In this week's edition, we talk with Katie Hornstein, a specialist of nineteenth-century French art and visual culture. Her book, Picturing War in France, 1792–1856 (Yale University Press, 2018), examines representations of contemporary conflict in the first half of the 19th century and how these pictures provided citizens with an imaginative stake in wars being waged in their name. Katie also recently co-edited Horace Vernet and the Thresholds of Nineteenth-Century Visual Culture (University Press of New England, 2017) about the artist Horace Vernet, who, although popular during his lifetime, was reviled by the poet Charles Baudelaire and thus consigned to relative obscurity. In this interview, Katie speaks about her single-authored monograph, Picturing War.
What is your book about?
My book deals with the emergence of a public in France after the French Revolution that was eager to consume pictures of war: these pictures were (relatively) easy to understand and often fun to look at, though they were also violent. I want to know what this tells us about the political and artistic culture of the late eighteenth and early nineteenth centuries.

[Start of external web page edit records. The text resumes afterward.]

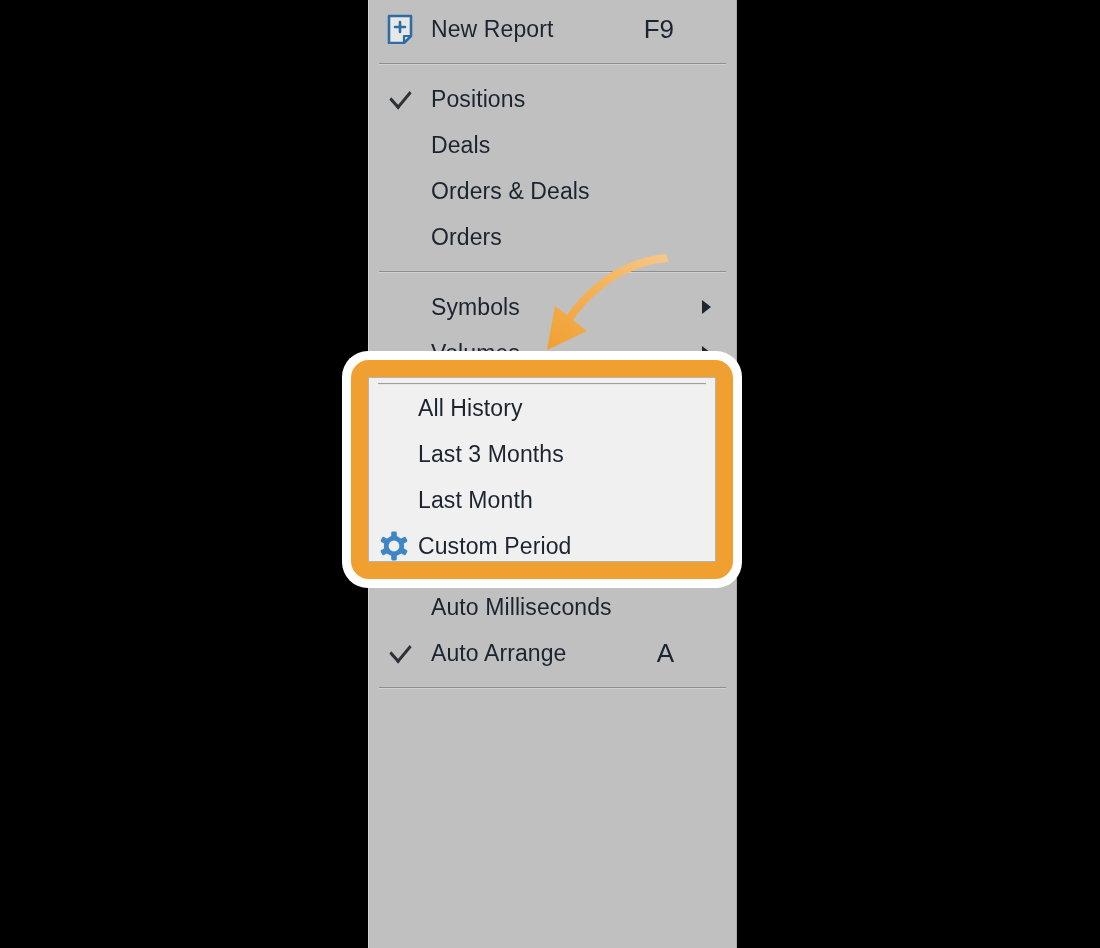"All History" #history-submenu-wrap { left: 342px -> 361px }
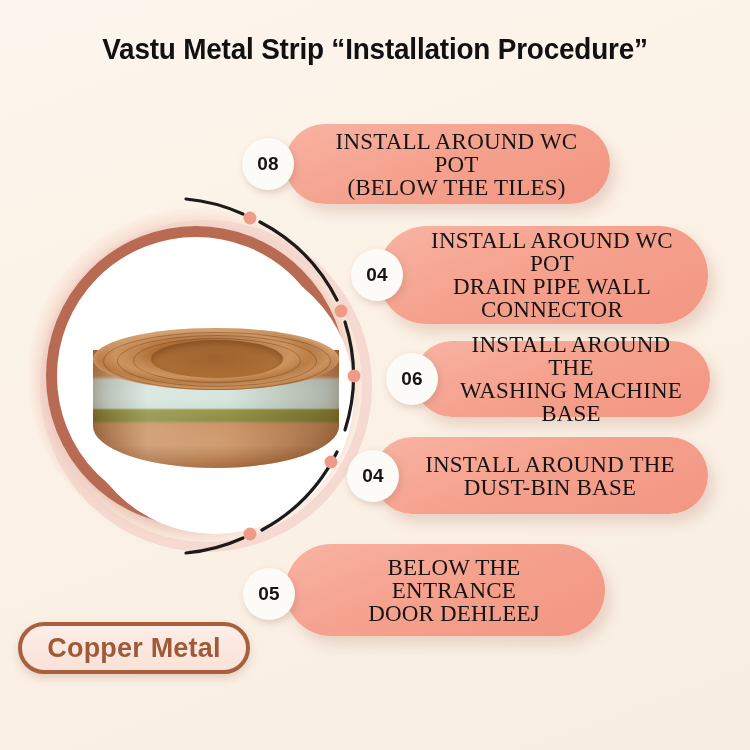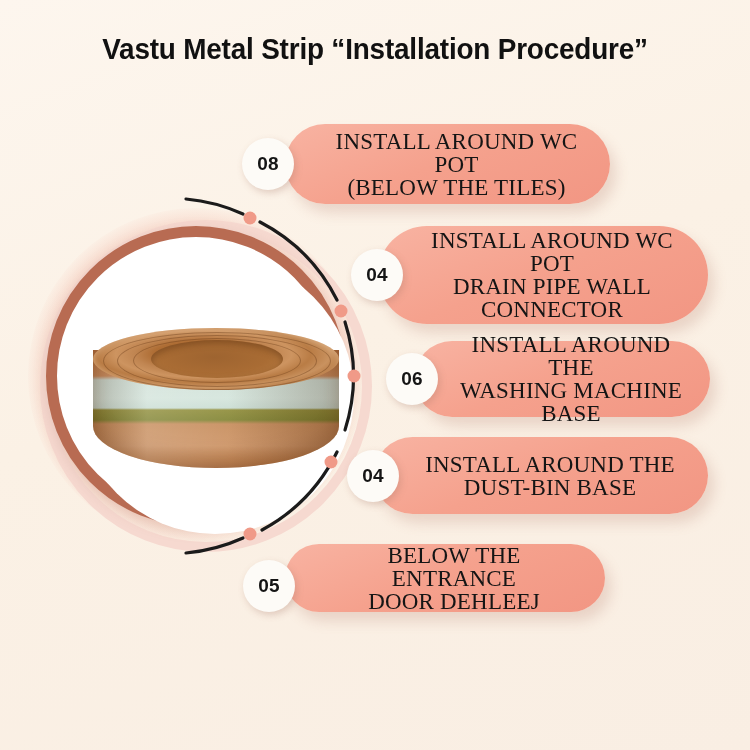"BELOW THE ENTRANCE" div.pill { height: 68px -> 92px }
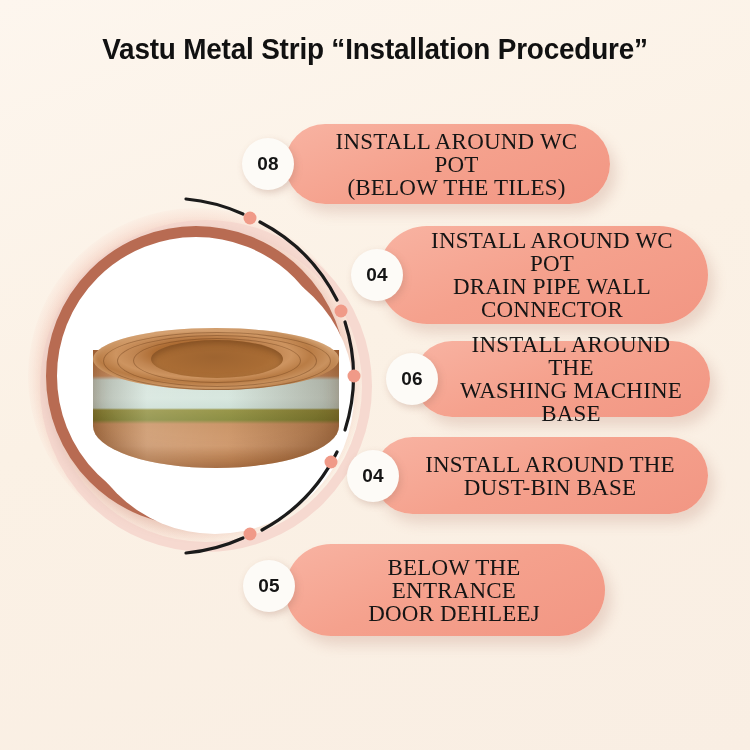"05" div.badge { top: 16px -> 24px }
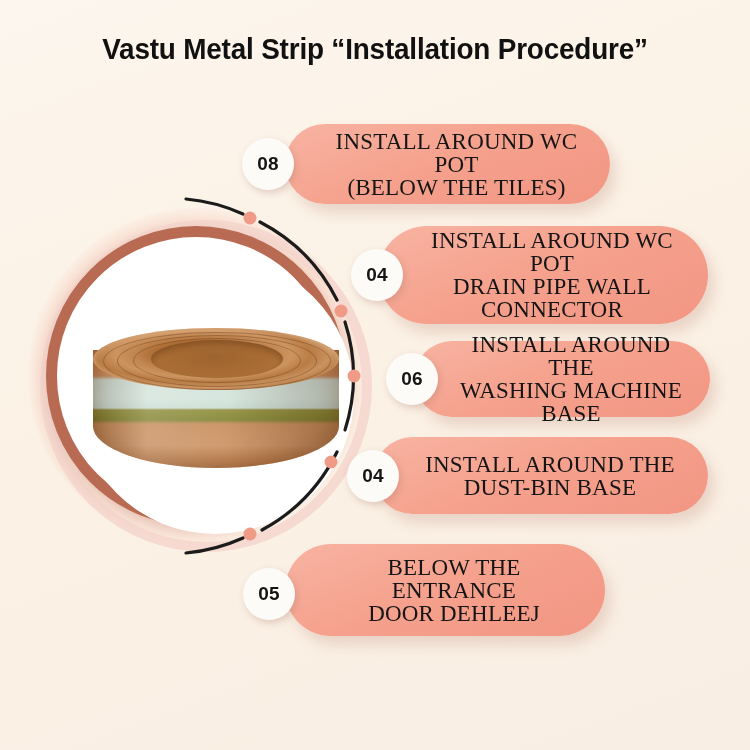"Copper Metal" div.tag { html: none -> <div> <span>Copper Metal</span> </div> }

Where do you get your ideas?
From my cat. And from primary sources, especially works of art.
What does research look like for you? What element of research could you not live without?
For research, I could not live without Gallica (the digital portal of the Bibliothèque nationale de France), museums, curators, and my colleagues.
What do you think the library of the future will look like?
I hope that it will still contain a lot of books. The digital world is wonderful, but I think it's important to know how to browse the shelves and be surprised by what you find.
What advice would you give to an aspiring scholar or writer?
Put down your phone and make space for non-distracted thinking.
And finally, what do you read for fun?
I just read Goodbye Vitamin by Rachel Khong and some salacious French revolutionary historical fiction by Hilary Mantel (A Place of Greater Safety); at the moment, I'm contending with a pile of old New Yorker magazines that have gone neglected in recent months.